My four year old lab has began to point really close holding preserved raised pheasants. Anybody have any tips on re-enforcing this. She is a great dog, and I am a little nervous about confusing her. That being said it sure would be fun to get her to point on a regular basis. Any thoughts would be appreciated.


----------



## Bobm (Aug 26, 2003)

when she does it say nothing walk out a little and come into her from the side and YOU flush the bird. Her instinct will either get stronger or it won't theres nothing to do about it.
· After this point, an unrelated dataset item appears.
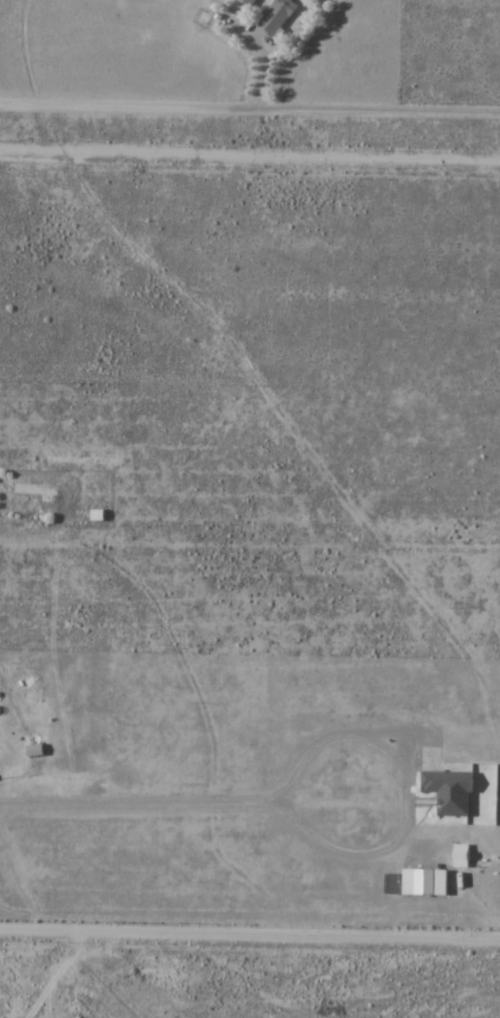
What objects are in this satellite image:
building: (249, 2)
building: (41, 491)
The key is you flush the birds and keep your mouth quiet.


----------



## Chaws (Oct 12, 2007)

I've heard from many people that his is a great book regarding the style of a pointing lab and how to emphasize the point and style of a pointing labrador.
http://www.amazon.com/Pointing-Labrador ... 1893740048


----------



## gonehuntin' (Jul 27, 2006)

Your key is to steady her at point. Most trainers do this using electronic launchers. If you don't have access, teach her to STAND to the whistle. When you blow one blast of the whistle, make her stop and stand. On birds then, if she shows an inclination to bust the birds, blow a quick blast.

Some labs will point as intensely as pointers, and some won't. I've seen more that won't than will.


----------